| ||
|
Historic Houses
Burlington
From Historic Houses of New Jersey by W. Jay Mills, 1902
ON OTHER large Quaker settlement in Southern Jersey is the old city of Burlington. Unlike Haddonfield, Burlington has not changed very much in the last hundred years, and still retains an eighteenth-century air. On its broad streets are many decaying mansions
historic associations would fill a goodsized volume. There is the house occupied by Governor William Franklin during the happiest years of his governorship, and where he returned at the last a prisoner of the colonists. A short distance away is the dwelling where Captain James Lawrence, the naval hero, was born, and Jonathan Odell often came to sup during his pastorate in the city. There is another smaller house in the town where the former passed some of his early youth, and close by is a sister-house where his little playfellow James Fenimore Cooper lived. Buildings linked with our early history greet us at every street corner. A few of the " fair and great brick houses" Gabriel Thomas saw in the Burlington of 1697 still remain, but they are now of very dilapidated and sad appearance. Overlooking the quiet Delaware is one of the most interesting of all the houses in the town, the Bradford Mansion, the one-time home of quaint Mrs. William Bradford, born Susan Vergerau Boudinot.
|
|
Generations of children loved and feared the great blue Chinese porcelain lions which guarded the well-kept lawn. They were a very original garden decoration and used to be one of the sights of old Burlington. The boys of the Friends' School delighted to romp on the lawn, for they were pretty sure of the excitement of a chase by Ambrose, the colored butler and the autocrat of the kitchen.

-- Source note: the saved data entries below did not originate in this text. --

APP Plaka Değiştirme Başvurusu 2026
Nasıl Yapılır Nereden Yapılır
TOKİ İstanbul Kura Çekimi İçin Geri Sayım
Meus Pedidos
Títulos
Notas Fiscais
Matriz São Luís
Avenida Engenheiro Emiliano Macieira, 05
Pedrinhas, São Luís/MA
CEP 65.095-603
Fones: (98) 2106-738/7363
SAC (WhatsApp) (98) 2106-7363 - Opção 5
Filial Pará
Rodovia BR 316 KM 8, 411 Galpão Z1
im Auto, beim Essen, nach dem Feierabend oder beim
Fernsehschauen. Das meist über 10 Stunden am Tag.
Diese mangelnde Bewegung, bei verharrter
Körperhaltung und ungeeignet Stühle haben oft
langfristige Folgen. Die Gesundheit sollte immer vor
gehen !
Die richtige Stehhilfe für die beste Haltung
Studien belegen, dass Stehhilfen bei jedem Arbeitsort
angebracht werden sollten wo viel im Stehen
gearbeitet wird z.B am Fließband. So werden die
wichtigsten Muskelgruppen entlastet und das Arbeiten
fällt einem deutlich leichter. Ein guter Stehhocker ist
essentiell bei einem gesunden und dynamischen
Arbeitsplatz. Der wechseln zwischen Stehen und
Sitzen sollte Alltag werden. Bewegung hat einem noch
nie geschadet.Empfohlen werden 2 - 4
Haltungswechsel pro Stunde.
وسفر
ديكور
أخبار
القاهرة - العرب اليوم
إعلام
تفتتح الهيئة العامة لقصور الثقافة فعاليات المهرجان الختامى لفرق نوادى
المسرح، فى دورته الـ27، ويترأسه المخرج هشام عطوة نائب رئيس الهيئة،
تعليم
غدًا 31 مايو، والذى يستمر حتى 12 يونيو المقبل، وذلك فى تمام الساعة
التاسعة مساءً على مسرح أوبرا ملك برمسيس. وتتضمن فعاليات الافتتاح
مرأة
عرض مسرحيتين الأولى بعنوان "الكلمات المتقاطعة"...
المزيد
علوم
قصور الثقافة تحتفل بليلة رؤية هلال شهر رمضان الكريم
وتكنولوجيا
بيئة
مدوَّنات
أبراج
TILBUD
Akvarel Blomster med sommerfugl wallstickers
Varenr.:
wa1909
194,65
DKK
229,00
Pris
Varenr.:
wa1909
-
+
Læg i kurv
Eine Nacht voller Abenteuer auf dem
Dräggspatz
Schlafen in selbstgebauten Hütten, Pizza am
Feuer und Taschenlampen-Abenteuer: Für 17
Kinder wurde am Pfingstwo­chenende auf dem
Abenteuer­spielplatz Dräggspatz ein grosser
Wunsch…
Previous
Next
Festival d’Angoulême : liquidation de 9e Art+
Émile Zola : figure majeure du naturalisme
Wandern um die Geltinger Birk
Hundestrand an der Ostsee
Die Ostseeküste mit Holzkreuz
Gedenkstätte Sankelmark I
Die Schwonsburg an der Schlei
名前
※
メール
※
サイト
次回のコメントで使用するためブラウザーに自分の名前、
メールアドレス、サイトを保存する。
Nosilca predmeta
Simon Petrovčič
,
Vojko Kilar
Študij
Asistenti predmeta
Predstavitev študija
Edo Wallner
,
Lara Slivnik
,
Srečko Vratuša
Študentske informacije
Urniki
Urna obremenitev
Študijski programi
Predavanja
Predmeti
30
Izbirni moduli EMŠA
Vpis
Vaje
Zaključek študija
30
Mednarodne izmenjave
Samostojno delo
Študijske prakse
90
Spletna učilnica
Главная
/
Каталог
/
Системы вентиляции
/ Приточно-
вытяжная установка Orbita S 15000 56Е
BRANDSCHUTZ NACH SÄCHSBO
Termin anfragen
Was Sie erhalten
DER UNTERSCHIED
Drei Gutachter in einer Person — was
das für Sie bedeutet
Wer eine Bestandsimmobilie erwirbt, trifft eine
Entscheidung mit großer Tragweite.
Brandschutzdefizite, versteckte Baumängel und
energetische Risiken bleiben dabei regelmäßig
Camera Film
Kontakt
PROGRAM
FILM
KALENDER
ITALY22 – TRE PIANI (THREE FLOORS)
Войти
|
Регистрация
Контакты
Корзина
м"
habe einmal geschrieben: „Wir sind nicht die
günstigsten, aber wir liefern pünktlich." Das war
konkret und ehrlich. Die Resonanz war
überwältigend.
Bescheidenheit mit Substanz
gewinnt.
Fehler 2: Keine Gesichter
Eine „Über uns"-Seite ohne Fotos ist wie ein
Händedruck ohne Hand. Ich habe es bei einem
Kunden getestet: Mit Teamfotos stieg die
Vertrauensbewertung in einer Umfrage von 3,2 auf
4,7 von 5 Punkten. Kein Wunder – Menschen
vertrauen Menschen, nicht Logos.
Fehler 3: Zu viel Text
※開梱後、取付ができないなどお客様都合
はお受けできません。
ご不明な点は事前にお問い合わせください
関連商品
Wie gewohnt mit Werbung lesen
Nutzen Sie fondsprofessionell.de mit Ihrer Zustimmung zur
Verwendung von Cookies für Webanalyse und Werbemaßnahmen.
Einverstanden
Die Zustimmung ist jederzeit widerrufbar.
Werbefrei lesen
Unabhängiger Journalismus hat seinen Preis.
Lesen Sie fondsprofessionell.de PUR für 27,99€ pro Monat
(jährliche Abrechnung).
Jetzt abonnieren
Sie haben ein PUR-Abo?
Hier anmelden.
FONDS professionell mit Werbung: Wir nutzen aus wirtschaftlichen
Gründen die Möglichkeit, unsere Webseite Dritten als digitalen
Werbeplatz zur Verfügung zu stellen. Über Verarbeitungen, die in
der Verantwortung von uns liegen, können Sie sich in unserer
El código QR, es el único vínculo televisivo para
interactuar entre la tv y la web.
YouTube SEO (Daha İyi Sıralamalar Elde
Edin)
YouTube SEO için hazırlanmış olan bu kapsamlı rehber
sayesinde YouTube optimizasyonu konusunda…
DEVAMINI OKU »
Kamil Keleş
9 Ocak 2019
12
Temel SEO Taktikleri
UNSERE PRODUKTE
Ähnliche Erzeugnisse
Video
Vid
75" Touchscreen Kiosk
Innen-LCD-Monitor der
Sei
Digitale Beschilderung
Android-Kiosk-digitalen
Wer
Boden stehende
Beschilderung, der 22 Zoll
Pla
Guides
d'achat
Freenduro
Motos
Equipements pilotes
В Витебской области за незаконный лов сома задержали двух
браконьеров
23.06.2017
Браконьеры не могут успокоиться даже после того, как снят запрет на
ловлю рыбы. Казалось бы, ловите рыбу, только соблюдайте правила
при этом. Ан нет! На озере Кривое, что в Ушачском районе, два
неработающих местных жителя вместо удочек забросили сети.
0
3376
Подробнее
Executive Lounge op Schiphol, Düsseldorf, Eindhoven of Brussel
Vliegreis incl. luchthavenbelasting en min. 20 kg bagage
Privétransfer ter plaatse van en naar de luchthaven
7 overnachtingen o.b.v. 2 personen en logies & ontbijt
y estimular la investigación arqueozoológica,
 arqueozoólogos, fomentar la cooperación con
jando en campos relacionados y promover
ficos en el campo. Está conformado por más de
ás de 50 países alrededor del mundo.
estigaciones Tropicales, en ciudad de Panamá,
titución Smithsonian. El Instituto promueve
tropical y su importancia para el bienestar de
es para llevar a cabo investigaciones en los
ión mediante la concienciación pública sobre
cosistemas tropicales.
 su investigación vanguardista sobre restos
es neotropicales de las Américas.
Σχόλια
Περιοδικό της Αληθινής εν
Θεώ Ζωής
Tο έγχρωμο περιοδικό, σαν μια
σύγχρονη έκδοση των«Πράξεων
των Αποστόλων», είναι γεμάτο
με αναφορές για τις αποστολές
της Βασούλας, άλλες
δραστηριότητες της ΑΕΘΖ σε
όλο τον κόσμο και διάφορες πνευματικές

Life in that old-time dwelling was very different from that we know to-day. Miss Jane J. Boudinot, in her charming reminiscences of Mrs. Bradford, writes:
A picturesque figure in Mrs. Bradford's household who should not be forgotten was the little governess. She was a French refugee from St. Domingo, and had come there first during Elias Boudinot's lifetime, as an amanuensis. The home offered her was a haven of refuge, and she lingered on long after her master, and grew old in the service of his grandnieces and grandnephews. Like all French refugees from the West Indies, she had a romance, her lover having been shot dead before her eyes. She was very kind to the children, and loved to give them sweetmeats and bonbons. Her English was very grotesque, and Miss Boudinot relates it was only outdone by that of Ambrose, the African butler. "He" with that worthy was always "she," and "she" "he." When announcing the daily visits of Bishop Doane to his aged parishioner, he would invariably say, "De bitchip man. Shall she walk up?"
Burlington before the War of 1812 was quite a summer resort for the fashionables of Philadelphia. The Binneys, Whartons, Shippens, Chaunceys, Mcllvains, and many other noted families had country-seats there, and social intercourse was frequent. For a long period of years after her young husband's death, Mrs. Bradford seldom appeared in society. All through her long life she was ever faithful to his memory. Elias Boudinot, her father, was fond of entertaining the friends of his youth, and the Washingtons, Laurenses, Rutledges, Daytons, Bayards, and Ogdens are among the distinguished families sheltered at one time or another by its ancient roof. In the library of the Bradford Mansion this grand old man of America wrote his famous "Star of the West." He was past seventy years of age then, but still looked as he did in his excellent portrait painted by Sully, the favorite artist of old Philadelphia society. All through her life Mrs. Bradford proudly displayed to admiring friends many historic keepsakes. One of these was a small cushion made from Mrs. Washington's brocade wedding-dress. Another was a pair of bracelets containing the hair of General Washington. At her death she left many of her treasures in her will to friends, but by far the greater number of them are now in the possession of Miss J. J. Boudinot, of New Jersey.
The Bradford Mansion of to-day is very different from the house Mrs. Bradford knew. Its wide rooms have been separated for two establishments, and it has been much desecrated. The sweeping lawn leading to it has been cut up, and time and the hand of man have felled some of the aged trees which guarded it like a corps of faithful sentinels. It is sad to think that it should have passed out of the possession of the family which made it celebrated, but that is the fate of most old houses. They are doomed to linger on in poverty and neglect long after their original owners are sleeping. In poverty, because they must starve in their old age for the sound of familiar voices they once knew and loved, and in neglect because new owners rarely come to them unless forced to. Each has its memories and traditions, - perhaps a few bright flowers grown among many, many tears.
The old Bradford Mansion should have fallen when its quaint little mistress died. They were of another period, but their pictures still live in the minds of many, - a lady in a sedan chair, and a home of the old regime.